#### PASSAGE PROVIDED:

=== Begin Enclosure ===

Hi Daniel,
I talked to Robin yesterday and based on that discussion Robin
provided a
patch. But thinking a bit more about this, I think we'll have to
change the
patch...
DTLS should not care about its lower layer. It can be UDP/IPv4, UDP/
IPv6,
DCCP/IPv4, DCCP/IPv6, SCTP/IPv4, SCTP/IPv6, and even tunneling protocols
can be involved.
So dtls should store internally (and that is what it actually needs)
the maximum packet size it can actually use. This should be stored
in d1->mtu.
If the upper layer explicitly sets the MTU, it should already account
for it. I think this is just a matter of what you provide in the
SSL_set_mtu() call.
Please note that the notion of MTU has different meanings at different
layers. At the DTLS layer, it is link layer MTU - IP header size - UDP
header size, for example...
I'm not sure if the stuff also works for IPv6 and so on...
So I think we need to update the patch Robin provided yesterday...

=== End Enclosure ===

#### DATA FOR REVIEW:
=== Begin Enclosure ===

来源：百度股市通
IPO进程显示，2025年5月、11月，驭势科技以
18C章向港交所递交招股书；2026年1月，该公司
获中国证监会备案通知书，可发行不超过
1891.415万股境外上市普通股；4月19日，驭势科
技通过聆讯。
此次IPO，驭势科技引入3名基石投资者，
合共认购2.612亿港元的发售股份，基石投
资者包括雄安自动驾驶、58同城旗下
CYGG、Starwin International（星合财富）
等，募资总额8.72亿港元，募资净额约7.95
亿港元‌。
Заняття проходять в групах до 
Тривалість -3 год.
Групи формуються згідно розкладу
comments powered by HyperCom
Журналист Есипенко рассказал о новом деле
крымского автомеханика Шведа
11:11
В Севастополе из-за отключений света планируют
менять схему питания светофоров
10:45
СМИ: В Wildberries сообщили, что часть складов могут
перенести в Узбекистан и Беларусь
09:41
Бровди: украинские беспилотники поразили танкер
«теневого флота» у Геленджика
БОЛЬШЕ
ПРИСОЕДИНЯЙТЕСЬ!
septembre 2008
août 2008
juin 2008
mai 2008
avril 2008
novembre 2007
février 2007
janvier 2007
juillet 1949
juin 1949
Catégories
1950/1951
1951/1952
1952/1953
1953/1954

=== End Enclosure ===

Quote the email about DTLS word for word, starting with "the maximum packet" and going on through "size, for example...". The items after the email about DTLS are separate material.

the maximum packet size it can actually use. This should be stored
in d1->mtu.
If the upper layer explicitly sets the MTU, it should already account
for it. I think this is just a matter of what you provide in the
SSL_set_mtu() call.
Please note that the notion of MTU has different meanings at different
layers. At the DTLS layer, it is link layer MTU - IP header size - UDP
header size, for example...